POP-UPS & WAFTERS

THAT WON’T LET YOU DOWN!

POP-UPS & WAFTERS

A Pop up Boilie is a floating hook bait that needs weight added to your hook link to keep it to the bottom. A wafter will also float but when the ingredients are mixed, they add some basemix to make it slightly heavier (less buoyant) and just the weight of the hook should hold it on the bottom but sometimes a small amount of weight is needed. To check this out, if you get a glass of water and you drop a pop up in it, it will go under the water a little way but pop up very fast. If you drop a wafter in a glass of water, it will sink down deeper, then be a lot slower coming back up to the surface. Also at least half of the pop up will stick out of the water but only about one third of the wafter will be showing.

I prefer to use a wafter over a pop up because I can match my free offering and make a critically balanced hookbait. The thought process behind this is, when the carp come into feed, if my hookbait looks the same as the free offerings but is a lot lighter, then they won’t suspect anything and it will be far easier to enter the the carps mouth giving me more chance of hooking it. Also I like to match the free offerings as best I can and a pop up won’t do this. Once when I was fishing a margin spot, the wind was blowing into a shallow bay of around 3 feet deep. I could see my pop up and free offerings and I could also see carp coming in and feeding on my baited area but I was scratching my head as to why I wasn’t getting a take. Then as I was crouched in the reeds looking at my pop up,the wind picked up and my pop up started waving about then stopped. Then as I waited longer, two carp came into the baited area and started feeding but when they got close to the pop up, the wind picked up and the motion of the water started moving the pop up from side to side. This spooked one of the carp just a little but the other carp must have reacted to the quick movement of its mate and shot off, taking the other fish with him. After seeing this, I bought the rig back in, put on a bottom bait, the same as my free offerings and had a run within an hour of repositioning it. Don’t get me wrong, carp can and will feed around a moving pop up but on some low stocked waters or where you are fishing for that certain fish that hardly ever comes out, it can be enough to lower your chances.

Pop up and Wafters come in lots of different colours and flavours and a few different sizes. Standard sizes are, 12mm, 14mm, 15mm, 16mm, 18mm and 20mm but most companies stick to 3 or 4 sizes like, 12, 15, 18 and 20mm. This is so you can match the size of your chosen boilie but with a pop up you will never match it exactly because it’s made with pop up mix with an added flavour of your bait. This means it may be a slightly different colour and smell if you use a fishmeal or Bird food base mix bait. If you made your baits with a 50/50 base mix you can get them very close.

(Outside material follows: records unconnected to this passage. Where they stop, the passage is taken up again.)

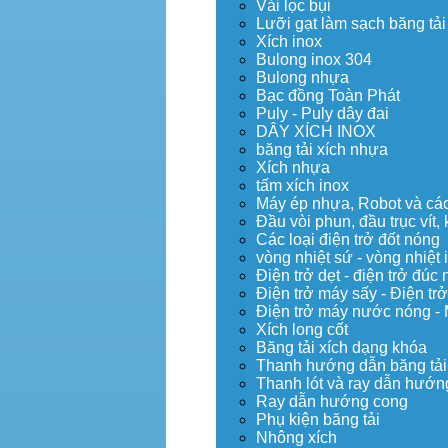
Vải lọc bụi
Lưỡi gạt làm sạch băng tải
Xích inox
Bulong inox 304
Bulong nhựa
Bạc đồng Toàn Phát
Puly - Puly dây đai
DÂY XÍCH INOX
băng tải xích nhựa
Xích nhựa
tấm xích inox
Máy ép nhựa, Robot và các 
Đầu vòi phun, đầu trục vít
Các loại điện trở đốt nóng
vòng nhiệt sứ - vòng nhiệt 
Điện trở dẹt - điện trở đú
Điện trở máy sấy - Điện trở
Điện trở máy nước nóng -
Xích long cốt
Băng tải xích dạng khóa
Thanh hướng dẫn băng tải
Thanh lót và ray dẫn hướng
Ray dẫn hướng cong
Phụ kiện băng tải
Nhông xích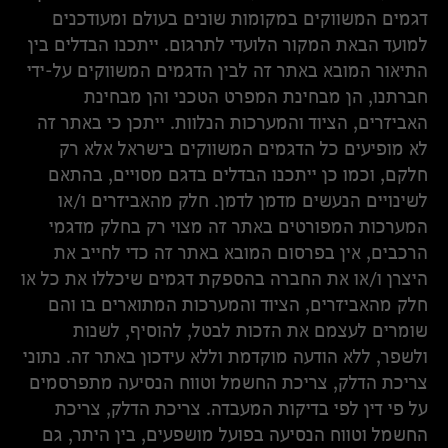
דגמים המשווקים במקומות שונים בעולם ומעודכנים
למועד הבאת המקור הלועדי לתרגום. ייתכנו הבדלים בין
התיאור המובא באתר זה לבין הדגמים המשווקים על-ידי
חברתנו, הן מבחינת המפרט הטכני והן מבחינת
האביזרים, הציוד והמערכות הנלוות. ייתכן כי באתר זה
לא מופיעים כל הדגמים המשווקים בישראל אלא רק
חלקם, וכמו כן ייתכנו הבדלים בדגם מסויים, בהתאם
לשינויים הנעשים מדמן לדמן. חלק מהאביזרים ו/או
המערכות המפורטים באתר זה מצוי רק בחלק מדגמי
הרכבים, אין בפרסום המובא באתר זה כדי לחייב את
היצרן ו/או את החברה בהספקת דגמים שיכללו את כל או
חלק מהאביזרים, הציוד והמערכות המתוארים בו והם
שומרים לעצמם את הזכות לבטל, להוסיף, לשנות
ולשפר, ללא הודעה מוקדמת וללא עידכון באתר זה. נתוני
צריכת הדלק, צריכת החשמל וטווח הנסיעה מתפרסמים
על פי דין לפי בדיקות המעבדה. צריכת הדלק, צריכת
החשמל וטווח הנסיעה בפועל מושפעים, בין היתר, גם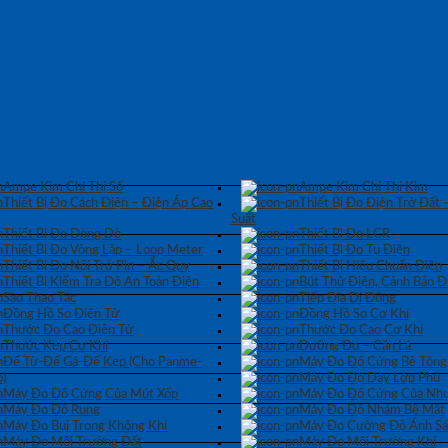
Ampe Kìm Chỉ Thị Số
Ampe Kìm Chỉ Thị Kim
Thiết Bị Đo Cách Điện – Điện Áp Cao
Thiết Bị Đo Điện Trở Đất 
Suất
Thiết Bị Đo Dòng Dò
Thiết Bị Đo LCR
Thiết Bị Đo Vòng Lặp – Loop Meter
Thiết Bị Đo Tụ Điện
Thiết Bị Đo Nội Trở Pin – Ắc Quy
Thiết Bị Hiệu Chuẩn Điện
Thiết Bị Kiểm Tra Độ An Toàn Điện
Bút Thử Điện, Cảnh Báo Đ
Sào Thao Tác
Tiếp Địa Di Động
Đồng Hồ So Điện Tử
Đồng Hồ So Cơ Khí
Thước Đo Cao Điện Tử
Thước Đo Cao Cơ Khí
Thước Kẹp Cơ Khí
Dưỡng Đo – Căn Lá
Đế Từ-Đế Gá-Đế Kẹp (Cho Panme-
Máy Đo Độ Cứng Bê Tông
)
Máy Đo Độ Dày Lớp Phủ
Máy Đo Độ Cứng Của Mút Xốp
Máy Đo Độ Cứng Của Nhự
Máy Đo Độ Rung
Máy Đo Độ Nhám Bề Mặt
Máy Đo Bụi Trong Không Khí
Máy Đo Cường Độ Ánh S
Máy Đo Môi Trường Đất
Máy Đo Môi Trường Khí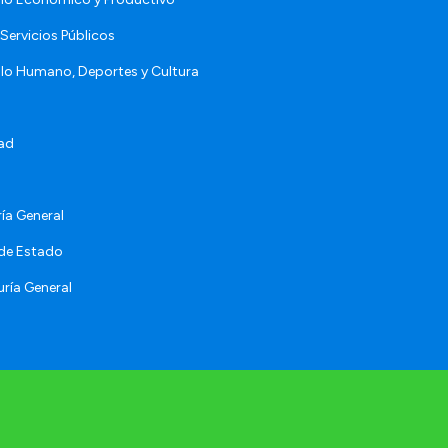
Servicios Públicos
llo Humano, Deportes y Cultura
ad
ía General
 de Estado
ría General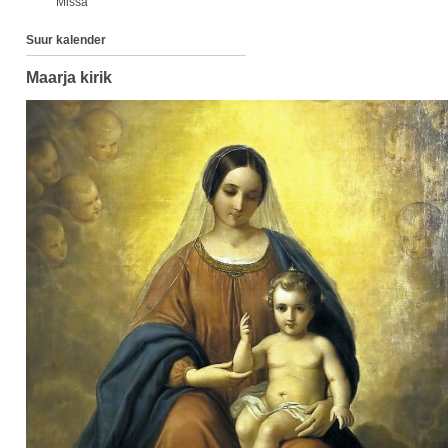
Missa
Suur kalender
Maarja kirik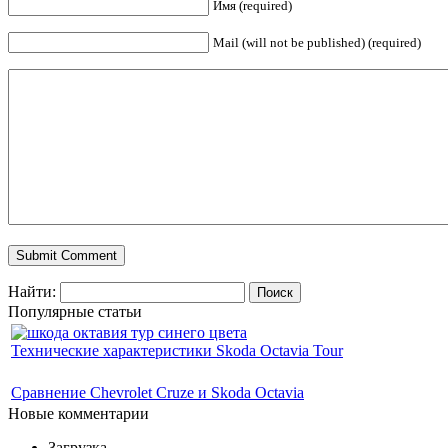
Имя (required)
Mail (will not be published) (required)
Найти:
Популярные статьи
Технические характеристики Skoda Octavia Tour
Сравнение Chevrolet Cruze и Skoda Octavia
Новые комментарии
Загрузка...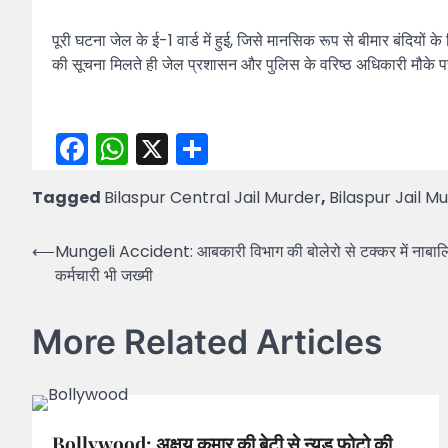
पूरी घटना जेल के ई-1 वार्ड में हुई, जिसे मानसिक रूप से बीमार बंदिय
की सूचना मिलते ही जेल प्रशासन और पुलिस के वरिष्ठ अधिकारी मौके पर
Facebook
WhatsApp
X
Share
Tagged
Bilaspur Central Jail Murder
,
Bilaspur Jail M
Post
⟵
Mungeli Accident: आबकारी विभाग की बोलेरो से टक्कर में नाबा
कर्मचारी भी जख्मी
navigation
More Related Articles
Bollywood: अक्षय कुमार की बेटी से न्यूड फोटो की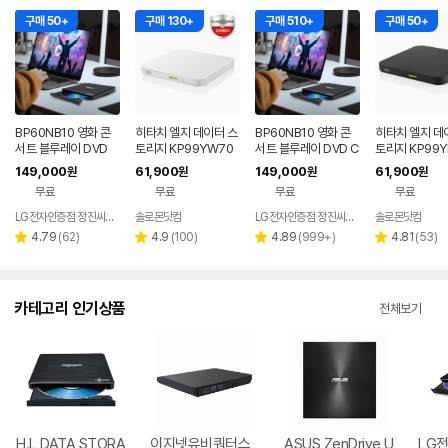
구매 50+
구매 130+
구매 510+
구매 50+
BP60NB10 영화 콘
히타치 엘지 데이터 스
BP60NB10 영화 콘
히타치 엘지 데
서트 블루레이 DVD
토리지 KP99YW70
서트 블루레이 DVD C
토리지 KP99Y
플레이어 노트북 외장
DVD 화이트 외장OD
D 재생 리핑 노트북 외
VD 블랙 외장O
149,000
61,900
149,000
61,900
원
원
원
원
ODD 맥 호환
D CD DVD 리핑 안드
장 ODD
D DVD 리핑 
무료
무료
무료
무료
로이드
드
LG전자인증점 정진씨앤에스
솔로몬닷컴
LG전자인증점 정진씨앤에스
솔로몬닷컴
네이버
네
페이
페
리
리
리
리
4.79
(
62
)
4.9
(
100
)
4.89
(
999+
)
4.81
(
53
)
별
별
별
별
뷰
뷰
뷰
뷰
점
점
점
점
수
수
수
수
카테고리 인기상품
전체보기
H.L DATA STORA
이지넷유비쿼터스
ASUS ZenDrive U
LG전자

Another favorite hookbait I like to use, is what they call a snowman. This is when you get your chosen boilie, say a 15mm Apex Baits Malibu boilie and you put a 12mm pop up on top of it. This helps makes your hook bait lighter but also stands out more on the bottom of the lake, giving the carp something to home in on. When using a snowman hook bait I always use either a white or washed out pink 12 mil pop up to sit on top.

Pop ups can be devastating on their own as well because of their bright colour and strong smell that can attract fish. On lots of occasions,I’ve turned up at a water and seen a fish show, so I’ve just put a pop up on and cast it and had a bite straight away. At other times though, the bright colour and strong smell can go against you because some fish see it as a danger, as its too strong showing that it hasn’t been in the water very long. This is why I tend to use white or a washed out colour, hoping that if the carp are edgy, they see the lighter coloured bait as less of a danger. But with all carp, there’s only one way the can truly check if it’s a food source or not and that’s to put it in their mouths.